We were wonderfully closer, Tony and I. Our souls were like two overlapping circles of a Venn Diagram, the part in the middle area full of bliss which radiated out love to the astral plane surrounding it.
There was brilliant confusion as our thoughs no longer seemed to be distinctly mine or distinctly Tony's. One thing was for certain. We were in love with each other.
But then Tony spoilt everything by not telling me about the so-called prophecy! What was it? I wanted to know! It could affect our relationship and such problems needed dealing with fast. But he wouldn't tell me, even when I let go of his hand and glared at him.
But then he made it all better by appealing to another side of my curiosity. The romantic side... He asked me if he could take me somewhere. Gosh, he could take me anywhere if he talked the way he did to me.
Oh, I loved him. All I could think about was the way that he caused me to experience a tugging sensation in the pit of my stomach (where I fancied my soul was situated since my conscience made itself known on occasion in that area). Even when I was with him, I was longing for him. Longing for more and more of his love. I would give myself to him completely without hesitation, eagerly anticipated the day he would allow me to give him all of my soul.
So it was frustrating that he wouldn't tell me things, that there were things I shouldn't know. He knew me: every part of me. I would never hide anything from him.
When the time came for him to leave (he muttered something that didn't make sense, about a stupid sister), I felt both impossibly more in love with him and extremely infuriated.

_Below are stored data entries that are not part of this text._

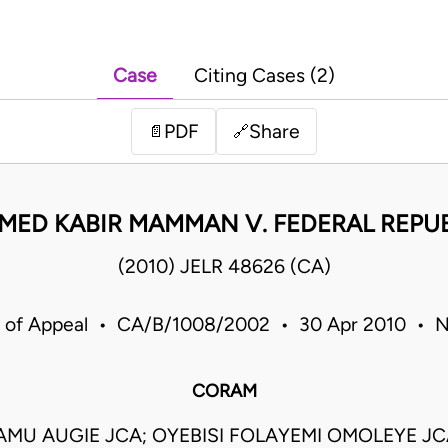
Case
Citing Cases (2)
PDF
Share
📄
🔗
ED KABIR MAMMAN V. FEDERAL REPUB
(2010) JELR 48626 (CA)
 of Appeal • CA/B/1008/2002 • 30 Apr 2010 • N
CORAM
MU AUGIE JCA; OYEBISI FOLAYEMI OMOLEYE J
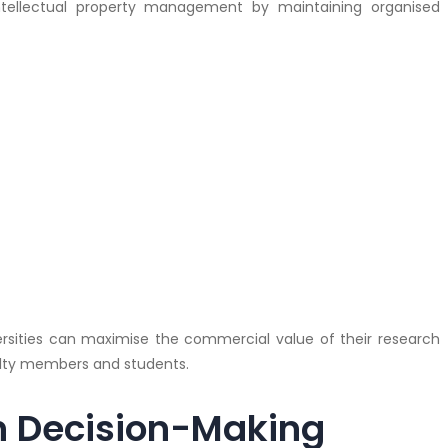
ntellectual property management by maintaining organised
niversities can maximise the commercial value of their research
lty members and students.
n Decision-Making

But in his absence, there was something I wished to do. I hurried down to the local market and found a stall I had been considering visiting ever since I had known I could give Tony my soul. The stall was owned by an elderly wizard who always wore a violet cloak and a pointed hat.
"Sir," I said, panting, "I want to put my soul into an object to give to the one I love."
The wizard frowned. "This is a very serious thing you talk of."
I pulled out five gold coins. "This is what I will pay you."
The man looked bewildered. Then he nodded and beckoned for me to follow him into his large striped tent.
Inside there was a table and a box of assorted objects, including a long thin stick of wood, a fortune-teller's crystal ball and a witch's cauldron. Obviously, the wizard was multi-talented.
The man pulled several items out of this box, none being the above-mentioned, and placed them on the table. There was a silver dolphin, a golden eagle and a brass elephant, all roughly the size of my fist. Great: that was most convenient.
"Choose your vessel for your soul," the man said gravely, accepting my payment.
I chose the dolphin. I liked to think my soul was free and that tying it to Tony would show eternal commitment and that I had thought seriously about this decision.
"Close your eyes," the wizard instructed.
I did so. I heard him rummage around in the box again and the next moment, I felt a tap in between my breasts. Suddenly, it felt like something was coming out, like a liquid but one which caused friction as it left my body, rather as if a rope was being pulled out of my chest. As the substance flowed, I began to feel ... empty. I still felt the ability to feel emotion, but I felt like the emotion would be hollow. I also began to feel quite tired. When all of the substance had left me (leaving a great hole in the pit of the stomach where I'd suspected the soul to be), I sagged to the floor and promptly fell asleep.
I awoke and opened my eyes to find myself on a sofa I hadn't noticed before. The wizard handed me the silver dolphin which felt warm to the touch. I ignored the feeling that something was missing from me, and tucked the dolphin into a clever little pocket which had a button. I did the button up, thanked the man and left the tent.
Later that day, Tony came and found me in the park, where I had been eagerly anticipating our activities tonight.